• [YOUR ASSIGNMENT] In the records below, some lines contain the word "Squamous". Copy each of them.

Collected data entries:
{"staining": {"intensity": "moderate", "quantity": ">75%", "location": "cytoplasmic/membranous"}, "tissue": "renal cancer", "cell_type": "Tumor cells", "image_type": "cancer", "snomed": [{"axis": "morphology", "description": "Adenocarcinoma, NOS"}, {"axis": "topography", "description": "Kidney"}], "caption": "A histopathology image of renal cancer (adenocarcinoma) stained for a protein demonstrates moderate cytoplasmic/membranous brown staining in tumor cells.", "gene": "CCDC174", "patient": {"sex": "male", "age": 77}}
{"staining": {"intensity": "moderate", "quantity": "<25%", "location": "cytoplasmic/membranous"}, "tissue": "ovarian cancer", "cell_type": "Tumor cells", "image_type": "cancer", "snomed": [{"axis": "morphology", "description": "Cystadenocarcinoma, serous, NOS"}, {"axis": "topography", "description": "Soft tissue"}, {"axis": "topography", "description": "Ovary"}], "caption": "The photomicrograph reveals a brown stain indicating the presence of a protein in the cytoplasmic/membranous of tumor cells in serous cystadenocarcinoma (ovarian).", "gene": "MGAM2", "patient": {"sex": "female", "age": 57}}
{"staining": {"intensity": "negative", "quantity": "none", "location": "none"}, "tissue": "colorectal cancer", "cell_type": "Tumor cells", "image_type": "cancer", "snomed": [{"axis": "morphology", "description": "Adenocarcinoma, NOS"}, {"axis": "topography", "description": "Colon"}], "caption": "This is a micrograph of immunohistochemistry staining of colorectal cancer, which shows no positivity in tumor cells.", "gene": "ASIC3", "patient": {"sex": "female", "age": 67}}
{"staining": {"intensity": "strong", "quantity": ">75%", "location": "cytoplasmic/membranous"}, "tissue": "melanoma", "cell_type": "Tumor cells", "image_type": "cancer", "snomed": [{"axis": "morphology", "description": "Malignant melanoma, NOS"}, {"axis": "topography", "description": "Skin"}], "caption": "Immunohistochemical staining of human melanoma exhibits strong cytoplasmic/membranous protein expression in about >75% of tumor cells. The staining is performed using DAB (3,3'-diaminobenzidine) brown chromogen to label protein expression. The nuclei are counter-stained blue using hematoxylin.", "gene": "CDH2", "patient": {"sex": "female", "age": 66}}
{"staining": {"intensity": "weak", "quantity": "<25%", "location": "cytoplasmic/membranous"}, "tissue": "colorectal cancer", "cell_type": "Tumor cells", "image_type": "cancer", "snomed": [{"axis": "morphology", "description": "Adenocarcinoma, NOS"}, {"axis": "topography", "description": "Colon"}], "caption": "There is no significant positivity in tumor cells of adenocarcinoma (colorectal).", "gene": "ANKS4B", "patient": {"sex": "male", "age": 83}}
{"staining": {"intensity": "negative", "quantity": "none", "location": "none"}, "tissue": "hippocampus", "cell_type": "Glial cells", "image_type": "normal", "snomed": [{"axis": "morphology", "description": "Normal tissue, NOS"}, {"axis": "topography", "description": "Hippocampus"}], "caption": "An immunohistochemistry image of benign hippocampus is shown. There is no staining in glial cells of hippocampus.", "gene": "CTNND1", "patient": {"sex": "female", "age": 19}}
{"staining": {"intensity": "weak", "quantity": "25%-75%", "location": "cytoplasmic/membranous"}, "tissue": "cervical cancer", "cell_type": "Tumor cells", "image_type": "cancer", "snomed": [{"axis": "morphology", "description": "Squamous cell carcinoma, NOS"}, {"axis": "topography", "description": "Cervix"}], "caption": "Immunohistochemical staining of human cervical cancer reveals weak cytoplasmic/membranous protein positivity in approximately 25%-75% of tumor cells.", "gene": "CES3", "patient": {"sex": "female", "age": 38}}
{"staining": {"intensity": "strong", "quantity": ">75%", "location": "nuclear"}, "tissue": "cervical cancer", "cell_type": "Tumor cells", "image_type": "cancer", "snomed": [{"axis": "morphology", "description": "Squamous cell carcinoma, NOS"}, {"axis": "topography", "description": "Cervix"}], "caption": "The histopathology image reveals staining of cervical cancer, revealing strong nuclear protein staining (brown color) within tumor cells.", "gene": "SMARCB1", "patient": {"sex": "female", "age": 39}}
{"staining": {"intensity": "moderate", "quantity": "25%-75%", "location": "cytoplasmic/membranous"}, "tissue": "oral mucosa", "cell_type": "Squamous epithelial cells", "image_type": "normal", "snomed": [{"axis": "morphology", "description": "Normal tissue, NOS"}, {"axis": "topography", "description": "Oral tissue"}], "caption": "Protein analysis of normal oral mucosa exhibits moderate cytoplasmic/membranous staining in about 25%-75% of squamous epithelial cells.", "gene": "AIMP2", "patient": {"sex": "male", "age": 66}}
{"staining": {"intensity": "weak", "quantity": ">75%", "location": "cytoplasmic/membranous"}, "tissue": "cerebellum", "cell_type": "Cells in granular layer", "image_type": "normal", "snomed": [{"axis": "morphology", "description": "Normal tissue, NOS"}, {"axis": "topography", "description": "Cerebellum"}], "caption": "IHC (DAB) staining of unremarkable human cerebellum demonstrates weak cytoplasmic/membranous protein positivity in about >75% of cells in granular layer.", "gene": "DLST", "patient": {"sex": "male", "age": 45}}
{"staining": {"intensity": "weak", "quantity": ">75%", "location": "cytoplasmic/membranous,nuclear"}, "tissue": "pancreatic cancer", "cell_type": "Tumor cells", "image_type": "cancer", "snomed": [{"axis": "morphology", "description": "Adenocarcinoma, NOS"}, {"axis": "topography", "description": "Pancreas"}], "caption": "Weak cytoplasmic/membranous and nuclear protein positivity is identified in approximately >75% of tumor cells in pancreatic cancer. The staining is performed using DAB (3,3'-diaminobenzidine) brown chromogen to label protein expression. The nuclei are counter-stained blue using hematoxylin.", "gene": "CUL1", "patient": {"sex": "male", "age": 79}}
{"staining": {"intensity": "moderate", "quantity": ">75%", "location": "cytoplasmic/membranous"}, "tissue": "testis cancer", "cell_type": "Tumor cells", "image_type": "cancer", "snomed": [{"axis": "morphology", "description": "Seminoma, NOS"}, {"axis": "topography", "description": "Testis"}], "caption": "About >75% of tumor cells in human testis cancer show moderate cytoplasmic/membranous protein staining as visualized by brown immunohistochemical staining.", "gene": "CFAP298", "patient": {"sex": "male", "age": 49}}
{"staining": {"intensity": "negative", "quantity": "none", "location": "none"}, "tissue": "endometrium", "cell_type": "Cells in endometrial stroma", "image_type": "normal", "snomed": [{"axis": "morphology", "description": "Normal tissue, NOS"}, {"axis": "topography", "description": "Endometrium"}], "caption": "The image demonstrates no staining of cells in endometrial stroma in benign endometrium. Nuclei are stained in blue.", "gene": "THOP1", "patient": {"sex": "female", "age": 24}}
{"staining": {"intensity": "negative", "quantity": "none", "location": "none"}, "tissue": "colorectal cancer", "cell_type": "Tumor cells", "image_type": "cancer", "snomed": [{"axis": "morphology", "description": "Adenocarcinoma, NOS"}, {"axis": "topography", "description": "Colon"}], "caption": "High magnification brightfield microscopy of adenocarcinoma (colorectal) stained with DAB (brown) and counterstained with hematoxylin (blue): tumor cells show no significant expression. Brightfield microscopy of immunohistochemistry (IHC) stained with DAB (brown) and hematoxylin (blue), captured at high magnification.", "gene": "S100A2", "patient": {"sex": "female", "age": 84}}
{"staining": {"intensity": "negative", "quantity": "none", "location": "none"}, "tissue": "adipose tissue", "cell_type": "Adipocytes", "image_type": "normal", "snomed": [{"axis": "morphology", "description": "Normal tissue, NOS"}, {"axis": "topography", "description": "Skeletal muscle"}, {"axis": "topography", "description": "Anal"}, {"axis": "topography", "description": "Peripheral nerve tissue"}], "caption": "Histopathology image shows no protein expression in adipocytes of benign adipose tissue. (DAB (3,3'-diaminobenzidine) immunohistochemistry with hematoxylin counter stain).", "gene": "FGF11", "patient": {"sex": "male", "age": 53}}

• [RESPONSE]
{"staining": {"intensity": "weak", "quantity": "25%-75%", "location": "cytoplasmic/membranous"}, "tissue": "cervical cancer", "cell_type": "Tumor cells", "image_type": "cancer", "snomed": [{"axis": "morphology", "description": "Squamous cell carcinoma, NOS"}, {"axis": "topography", "description": "Cervix"}], "caption": "Immunohistochemical staining of human cervical cancer reveals weak cytoplasmic/membranous protein positivity in approximately 25%-75% of tumor cells.", "gene": "CES3", "patient": {"sex": "female", "age": 38}}
{"staining": {"intensity": "strong", "quantity": ">75%", "location": "nuclear"}, "tissue": "cervical cancer", "cell_type": "Tumor cells", "image_type": "cancer", "snomed": [{"axis": "morphology", "description": "Squamous cell carcinoma, NOS"}, {"axis": "topography", "description": "Cervix"}], "caption": "The histopathology image reveals staining of cervical cancer, revealing strong nuclear protein staining (brown color) within tumor cells.", "gene": "SMARCB1", "patient": {"sex": "female", "age": 39}}
{"staining": {"intensity": "moderate", "quantity": "25%-75%", "location": "cytoplasmic/membranous"}, "tissue": "oral mucosa", "cell_type": "Squamous epithelial cells", "image_type": "normal", "snomed": [{"axis": "morphology", "description": "Normal tissue, NOS"}, {"axis": "topography", "description": "Oral tissue"}], "caption": "Protein analysis of normal oral mucosa exhibits moderate cytoplasmic/membranous staining in about 25%-75% of squamous epithelial cells.", "gene": "AIMP2", "patient": {"sex": "male", "age": 66}}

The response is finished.